You are viewing a plain text version of this content. The canonical link for it is here.
Posted to dev@kafka.apache.org by "Gardner Vickers (Jira)" <ji...@apache.org> on 2021/06/17 13:10:00 UTC
[jira] [Created] (KAFKA-12964) Corrupt segment recovery can delete
new producer state snapshots
Gardner Vickers created KAFKA-12964:
---------------------------------------
Summary: Corrupt segment recovery can delete new producer state snapshots
Key: KAFKA-12964
URL: https://issues.apache.org/jira/browse/KAFKA-12964
Project: Kafka
Issue Type: Bug
Components: core
Affects Versions: 2.8.0
Reporter: Gardner Vickers
Assignee: Gardner Vickers
During log recovery, we may schedule asynchronous deletion in deleteSegmentFiles.
[https://github.com/apache/kafka/blob/fc5245d8c37a6c9d585c5792940a8f9501bedbe1/core/src/main/scala/kafka/log/Log.scala#L2382]

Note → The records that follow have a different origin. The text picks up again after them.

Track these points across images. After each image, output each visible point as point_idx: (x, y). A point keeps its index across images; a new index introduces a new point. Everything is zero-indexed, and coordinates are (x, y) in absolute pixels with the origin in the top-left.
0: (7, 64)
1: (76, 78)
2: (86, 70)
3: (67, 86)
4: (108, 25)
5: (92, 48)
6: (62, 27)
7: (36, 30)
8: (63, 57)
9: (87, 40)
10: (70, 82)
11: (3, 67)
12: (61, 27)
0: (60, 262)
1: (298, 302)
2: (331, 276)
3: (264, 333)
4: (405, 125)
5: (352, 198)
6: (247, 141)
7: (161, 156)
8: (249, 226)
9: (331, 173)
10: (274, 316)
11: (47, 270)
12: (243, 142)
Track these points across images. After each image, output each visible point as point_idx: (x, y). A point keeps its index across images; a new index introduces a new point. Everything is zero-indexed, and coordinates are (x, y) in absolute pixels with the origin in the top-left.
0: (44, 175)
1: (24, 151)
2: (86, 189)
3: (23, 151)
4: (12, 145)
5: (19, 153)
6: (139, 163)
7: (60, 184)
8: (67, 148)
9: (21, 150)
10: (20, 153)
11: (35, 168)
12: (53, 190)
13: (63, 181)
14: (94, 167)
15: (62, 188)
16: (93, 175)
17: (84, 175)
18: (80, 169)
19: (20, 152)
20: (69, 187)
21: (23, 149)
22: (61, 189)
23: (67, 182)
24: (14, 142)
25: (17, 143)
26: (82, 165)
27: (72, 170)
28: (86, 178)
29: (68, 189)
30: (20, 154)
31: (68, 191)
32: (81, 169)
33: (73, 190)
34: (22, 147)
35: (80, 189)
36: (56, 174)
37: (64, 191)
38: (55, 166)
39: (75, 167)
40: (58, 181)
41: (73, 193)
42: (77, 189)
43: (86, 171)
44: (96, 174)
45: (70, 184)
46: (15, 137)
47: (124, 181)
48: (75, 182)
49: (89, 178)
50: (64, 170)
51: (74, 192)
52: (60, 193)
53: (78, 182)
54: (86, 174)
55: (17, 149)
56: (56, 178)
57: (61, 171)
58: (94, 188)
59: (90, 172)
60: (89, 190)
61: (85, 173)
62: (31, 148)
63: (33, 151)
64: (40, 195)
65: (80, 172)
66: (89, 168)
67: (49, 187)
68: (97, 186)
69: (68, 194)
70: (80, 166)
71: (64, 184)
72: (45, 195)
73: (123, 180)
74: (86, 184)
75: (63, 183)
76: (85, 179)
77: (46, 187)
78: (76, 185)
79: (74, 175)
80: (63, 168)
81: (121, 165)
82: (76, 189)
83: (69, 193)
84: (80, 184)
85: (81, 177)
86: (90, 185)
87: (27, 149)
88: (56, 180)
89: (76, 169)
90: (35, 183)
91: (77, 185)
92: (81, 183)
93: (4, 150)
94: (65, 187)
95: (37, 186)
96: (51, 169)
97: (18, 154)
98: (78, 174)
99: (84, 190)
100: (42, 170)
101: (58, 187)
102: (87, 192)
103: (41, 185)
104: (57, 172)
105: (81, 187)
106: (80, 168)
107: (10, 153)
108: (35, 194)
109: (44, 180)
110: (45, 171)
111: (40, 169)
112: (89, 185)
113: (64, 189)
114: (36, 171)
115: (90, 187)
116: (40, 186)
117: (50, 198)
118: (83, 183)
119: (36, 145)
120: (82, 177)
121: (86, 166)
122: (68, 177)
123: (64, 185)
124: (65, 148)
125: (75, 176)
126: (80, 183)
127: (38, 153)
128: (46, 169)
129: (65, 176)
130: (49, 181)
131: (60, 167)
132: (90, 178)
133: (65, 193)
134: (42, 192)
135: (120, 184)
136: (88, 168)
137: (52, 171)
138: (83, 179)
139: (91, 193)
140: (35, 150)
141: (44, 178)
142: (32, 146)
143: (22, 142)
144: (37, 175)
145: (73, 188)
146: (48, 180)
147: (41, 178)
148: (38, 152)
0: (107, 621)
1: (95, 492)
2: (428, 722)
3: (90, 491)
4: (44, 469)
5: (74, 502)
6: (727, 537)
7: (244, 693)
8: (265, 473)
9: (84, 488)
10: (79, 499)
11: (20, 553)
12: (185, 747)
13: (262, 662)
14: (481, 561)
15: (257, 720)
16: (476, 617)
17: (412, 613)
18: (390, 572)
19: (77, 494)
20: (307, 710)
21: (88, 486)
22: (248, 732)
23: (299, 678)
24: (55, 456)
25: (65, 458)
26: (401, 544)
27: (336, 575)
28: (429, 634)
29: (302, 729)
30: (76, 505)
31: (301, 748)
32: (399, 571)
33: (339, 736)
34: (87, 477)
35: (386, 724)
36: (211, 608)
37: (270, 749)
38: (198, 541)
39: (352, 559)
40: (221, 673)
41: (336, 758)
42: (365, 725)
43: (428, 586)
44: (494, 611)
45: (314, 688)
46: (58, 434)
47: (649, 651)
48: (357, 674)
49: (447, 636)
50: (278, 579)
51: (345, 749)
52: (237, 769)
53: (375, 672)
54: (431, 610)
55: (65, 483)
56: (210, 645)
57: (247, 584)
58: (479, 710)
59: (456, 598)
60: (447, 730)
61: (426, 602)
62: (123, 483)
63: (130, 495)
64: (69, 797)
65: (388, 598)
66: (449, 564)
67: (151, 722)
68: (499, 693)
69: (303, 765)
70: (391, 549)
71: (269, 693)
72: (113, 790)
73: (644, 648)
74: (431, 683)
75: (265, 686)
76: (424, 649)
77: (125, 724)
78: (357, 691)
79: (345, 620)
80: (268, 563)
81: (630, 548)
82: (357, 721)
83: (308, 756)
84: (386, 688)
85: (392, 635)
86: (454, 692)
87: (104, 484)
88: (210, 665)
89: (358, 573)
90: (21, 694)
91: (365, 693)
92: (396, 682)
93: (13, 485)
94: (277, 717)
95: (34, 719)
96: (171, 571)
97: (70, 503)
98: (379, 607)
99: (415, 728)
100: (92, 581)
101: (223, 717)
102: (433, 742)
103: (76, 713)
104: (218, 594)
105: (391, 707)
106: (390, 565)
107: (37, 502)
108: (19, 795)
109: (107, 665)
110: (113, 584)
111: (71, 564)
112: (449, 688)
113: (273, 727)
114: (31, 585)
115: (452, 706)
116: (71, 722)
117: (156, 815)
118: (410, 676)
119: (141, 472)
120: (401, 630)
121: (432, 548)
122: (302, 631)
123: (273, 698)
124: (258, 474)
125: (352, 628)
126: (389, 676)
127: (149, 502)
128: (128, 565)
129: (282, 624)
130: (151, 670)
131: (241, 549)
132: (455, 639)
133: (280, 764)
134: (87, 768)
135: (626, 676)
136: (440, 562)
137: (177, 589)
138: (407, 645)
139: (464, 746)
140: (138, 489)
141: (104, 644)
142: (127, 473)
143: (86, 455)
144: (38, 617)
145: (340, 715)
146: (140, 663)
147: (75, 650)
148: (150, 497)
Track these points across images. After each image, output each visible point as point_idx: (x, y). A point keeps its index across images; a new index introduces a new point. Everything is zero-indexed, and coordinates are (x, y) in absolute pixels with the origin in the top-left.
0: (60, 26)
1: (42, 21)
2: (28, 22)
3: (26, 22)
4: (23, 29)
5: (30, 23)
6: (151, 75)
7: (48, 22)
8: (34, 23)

If we're truncating the log, this may result in deletions for segments with matching base offsets to segments which will be written in the future. To avoid asynchronously deleting future segments, we rename the segment and index files, but we do not do this for producer state snapshot files.
This leaves us vulnerable to a race condition where we could end up deleting snapshot files for segments written after log recovery when async deletion runs.
To fix this, we should first remove the `SnapshotFile` from the `ProducerStateManager` and rename the file to have a `Log.DeletedFileSuffix`. Then we can asynchronously delete the snapshot file later.
--
This message was sent by Atlassian Jira
(v8.3.4#803005)